I spent most of the movie thinking "I don't understand any of this," but I kept watching. I was compelled to do so. For most of the film, the dialogue is vague and campy, the acting cheesy and over-the-top, and yet I knew there was a purpose to it. I knew David Lynch was up to something. Some people have called this a dream sequence, some have called it Hollywood viewed through a kaleidoscope. I'm not sure it's either one. It also seemed a bit like spirits of the dead returning to roam the earth. All of these interpretations are plausible.

The plot involves Betty (Naomi Watts), a spunky and naïve young woman with dreams of stardom who arrives in Hollywood. She hooks up with Rita (Laura Harring), a beautiful amnesiac who has survived a nasty traffic pileup. The two fall in love while they search, Nancy Drew style, for clues to Rita's past. Paralleling this is a storyline of Adam (Justin Theroux), a film director having a very bad day, who is "directed" by some hired goons and higher-ups to recast the lead role in his upcoming film.

That's the first half of Mulholland Drive. I did my best to simplify it. It gets stranger and stranger from there, with some of Lynch's trademark images along the way: lush red drapes, lush stages, and ersatz troubadours giving incomprehensible performances.

I have suspicions what it all means, but I can't be quite sure. What I do know is that this film is tense, tight, beautifully filmed, and wickedly funny. Lynch has little love for Hollywood, and it shows in his digs at the film biz. Watts gives a solid, wide-ranging performance (how many actresses can do a good job of bad acting?), and Harring has that classic pinup look, which fits perfectly with Lynch's nostalgic 1950s props and sets.

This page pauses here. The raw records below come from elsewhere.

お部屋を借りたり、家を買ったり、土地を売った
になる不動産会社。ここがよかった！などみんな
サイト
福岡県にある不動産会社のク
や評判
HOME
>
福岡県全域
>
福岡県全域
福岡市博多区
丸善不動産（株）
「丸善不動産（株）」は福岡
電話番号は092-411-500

All in all, an enjoyable experience at the movies. Odd, but enjoyable. And I'll certainly watch it again, even though, I suspect, it still won't make much sense.

Rating: 5 stars
Summary: Some kind of sick joke...
Review: Mulholland Dr. is so far beyond any other film I've ever seen and while I don't believe in perfection in cinema, this comes very close. It can be confusing and some might find it somewhat abstract, but believe me, there is a very linear story. Even being a Lynch fan (I'll swallow my pride), I myself didn't understand the film very well after my first viewing. But after figuring it out, you come to realize that this film is a very profoundly beautiful piece. And very articulate. Every color, every item, everything has so much meaning to the overlay of the plot. This is Lynch at his best, so much detail was put in the picture, like every brush had some purpose. I cannot stress how amazed I am at all the tie-ins and hints that can be told by every little detail.

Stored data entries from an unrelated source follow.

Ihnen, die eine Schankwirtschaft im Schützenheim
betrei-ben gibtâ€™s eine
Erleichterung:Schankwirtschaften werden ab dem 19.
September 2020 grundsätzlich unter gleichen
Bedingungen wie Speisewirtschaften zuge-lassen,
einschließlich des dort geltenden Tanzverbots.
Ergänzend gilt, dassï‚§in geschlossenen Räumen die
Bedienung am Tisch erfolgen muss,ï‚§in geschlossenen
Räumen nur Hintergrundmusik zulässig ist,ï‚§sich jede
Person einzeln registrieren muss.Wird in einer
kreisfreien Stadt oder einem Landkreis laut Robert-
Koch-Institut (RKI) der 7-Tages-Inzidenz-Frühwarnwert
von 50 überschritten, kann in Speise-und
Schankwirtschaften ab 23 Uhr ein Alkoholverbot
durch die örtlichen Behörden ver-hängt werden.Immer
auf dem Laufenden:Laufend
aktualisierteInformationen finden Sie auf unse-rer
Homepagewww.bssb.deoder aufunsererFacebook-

This isn't one of those films that leaves you hanging either, there is a definate tale that cannot be argued or disputed. Lynch challenges you to find this message, but that's how he works. That being said, Mulholland Dr. isn't for everyone. Whether this is the film for you or not, I'd still recommend at least one viewing, especially since Naomi Watts is so great in it. I haven't felt so in awe of an actor/actress' performance since I saw Bibi Anderson in Ingmar Bergman's "Persona." Ms. Watts' performance defines good acting.

Mulholland Dr. is basically a simple story of love and revenge. And while the film is definately not told in a conventional manner, the message is very much so. The dvd comes with really no extras and no chapter selection, but purposely intented to be packaged like that. Call it pretentious, but the film is intended to be viewed in whole and Lynch is very closed to explanation as it prevents an open perspective. If the film does linger an interest for a viewing, my only advise is to be patient and don't get frustrated after one viewing, the film is complicated, but is also very gratifying.

If you aren't really into films that demand complete attention during the viewing and analytical thought after the viewing, then this obviously isn't your cup of tea. If it happens to be your flavor though, I'd recommend watching Robert Altman's "3 Woman," Francois Ozon's "Swimming Pool," and of course Bergman's "Persona" in addition to "Mulholland Dr."